The results show that Monday is consistently good for buying all three index futures. Mondays and Tuesdays are good for the S&P, and Monday, Tuesday, and Wednesday are excellent for the Russell. Friday is also good for selling the S&P and NQ. Those results seem to confirm the patterns expressed by the floor traders.
But this isn’t the whole picture. Let’s look at a more recent period, one year, starting in May 2014, shown in Figure 11.3. While Monday was consistently good for the entire period from 1990, it lost money during the past year. However, Tuesdays were consistently successful for both long and short positions. Thursdays are now very good for the S&P and NQ, even better than the longer test, but the best short sales have changed completely, shifting from Friday to Thursday.
If we look further into the pattern of returns for the past 3 and 5 years, we find that there is even more of a shift. There is no consistency in returns based on the day of the week, but we would not have known that unless we looked deeper into the test results.
The good news is that the results show net profits if you add all the days of the week and avoid short sales. That should not be a surprise because the stock market is biased to the long side.
The lesson to be learned is that a system can be good, but you cannot try to isolate its profitable or losing patterns with too much accuracy. We win because, in the big picture, the numbers are on our side.
There are a number of techniques that work across both time and markets. They may improve the performance of a wide range of systems. The most important of these are based on volatility.

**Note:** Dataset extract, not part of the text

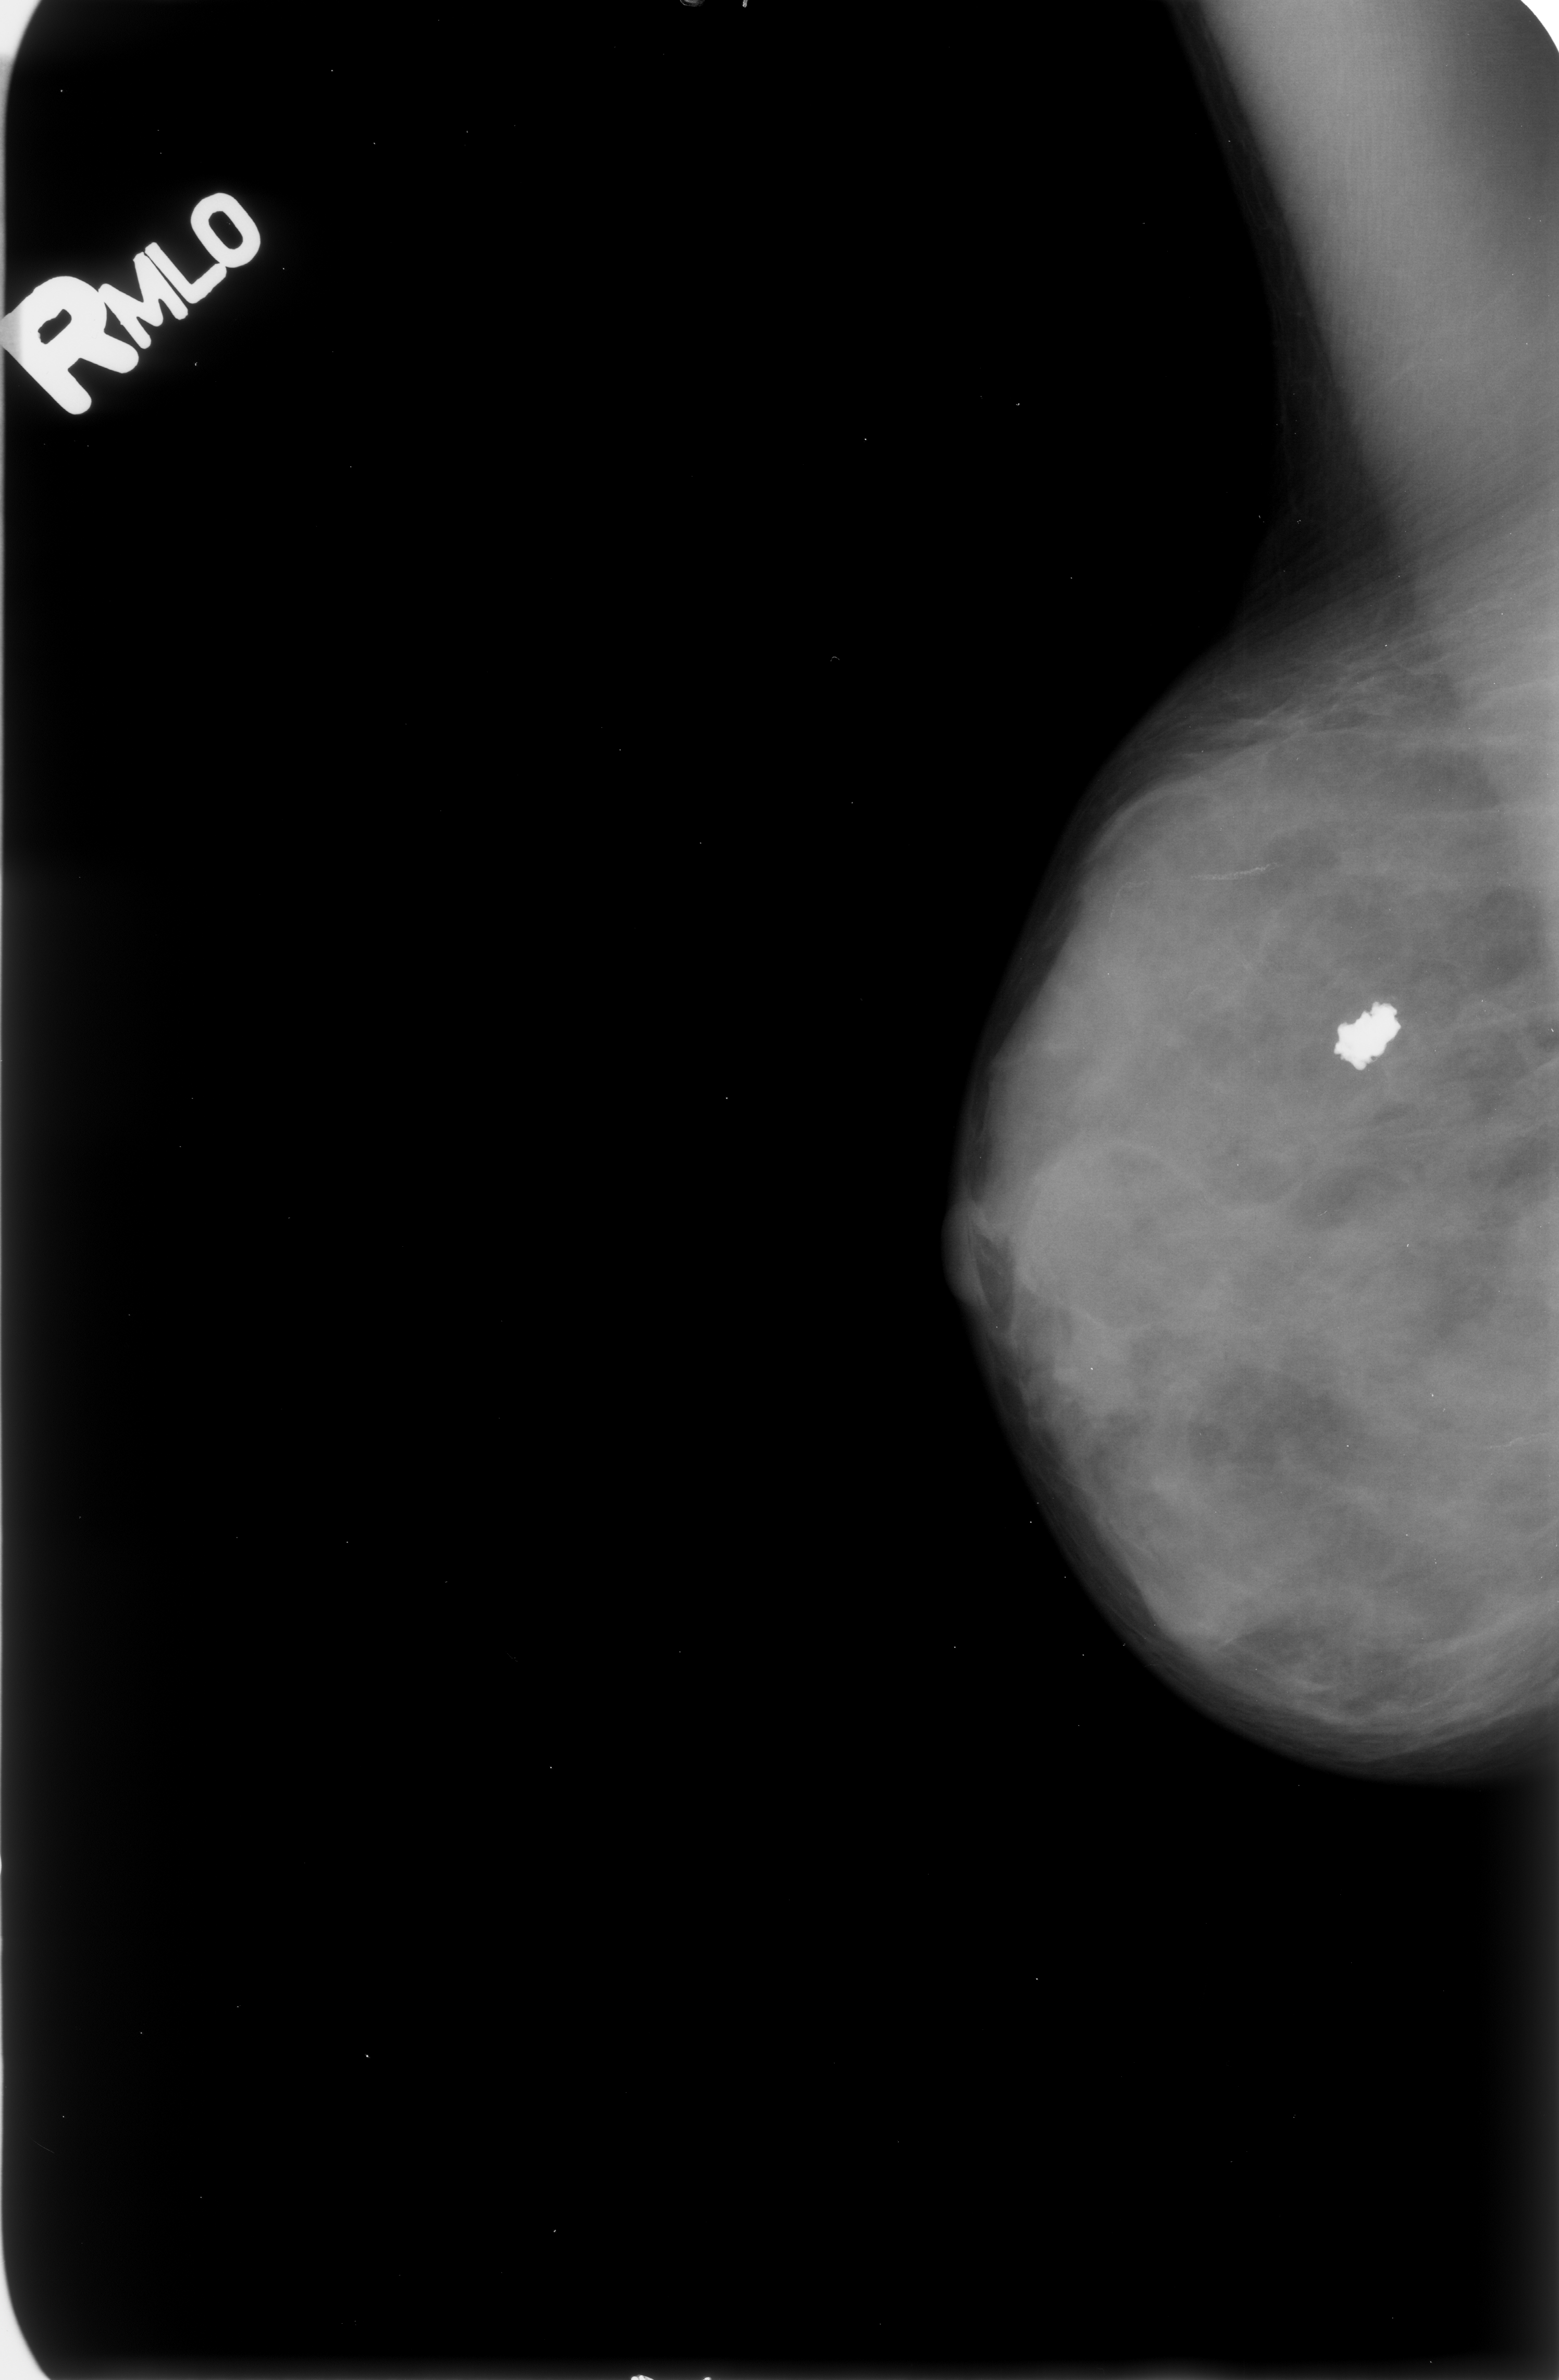
Mammogram (digitized film), right breast, MLO view, breast composition: extremely dense (BI-RADS density category 4 of 4).
Finding: calcifications, morphology coarse; BI-RADS assessment category 2; benign; no additional work-up was recommended (benign without callback).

Volatility is measured by the equities industry as the standard deviation of the daily returns times the square root of 252. There is an example of that in Chapter 9. But a better measure is the average true range, also discussed in Chapter 9.
High volatility is associated with high risk, but many traders think that their systems perform better during periods of high volatility. For certain, nothing does well when prices aren’t moving, and arbitrage programs will benefit from larger per share returns when volatility causes the two legs to go farther apart. But is that the real benefit?
In many cases, the payout for identifying high volatility is the ability to reduce the risk. We know that high volatility is the same as high risk, but we don’t know that it will also result in high returns. In fact, it is not likely, especially for trend following. For trades taken when the volatility is high, we see higher risk but not necessarily higher returns. That translates into a lower information ratio, which is the way we measure a successful strategy.
For short-term traders, I find that annualized volatility over 45% to 50% is too high. It is easy to skip those trades because there are always more to come. For long-term traders, I would look at reducing your exposure. Most often, that’s the same as taking profits, then resetting when volatility returns to near normal.
We’ll look at this again in Chapter 13.
Low volatility is more complex. Markets can be lethargic at low volatility, meandering up and down, not going anywhere. In commodities in which a low price in wheat or metals can mean that it is trading near the level of production costs, there may be an exodus of traders looking for something more exciting. Lower liquidity and unchanged fundamentals will result in sideways price moves at the same time as low volatility. In general, a market that has low volatility is a poor place to put your money, no matter what your strategy is.
But there is another important aspect of low volatility. For some markets, such as interest rates, it could mean a steady move in one direction. While the relationship of return to risk is very good, the returns are very small. For futures traders, especially hedge funds using macrotrend systems, those periods are usually leveraged up so that the returns are larger, even though risk is also higher. Without leveraging up, results would never achieve expectations.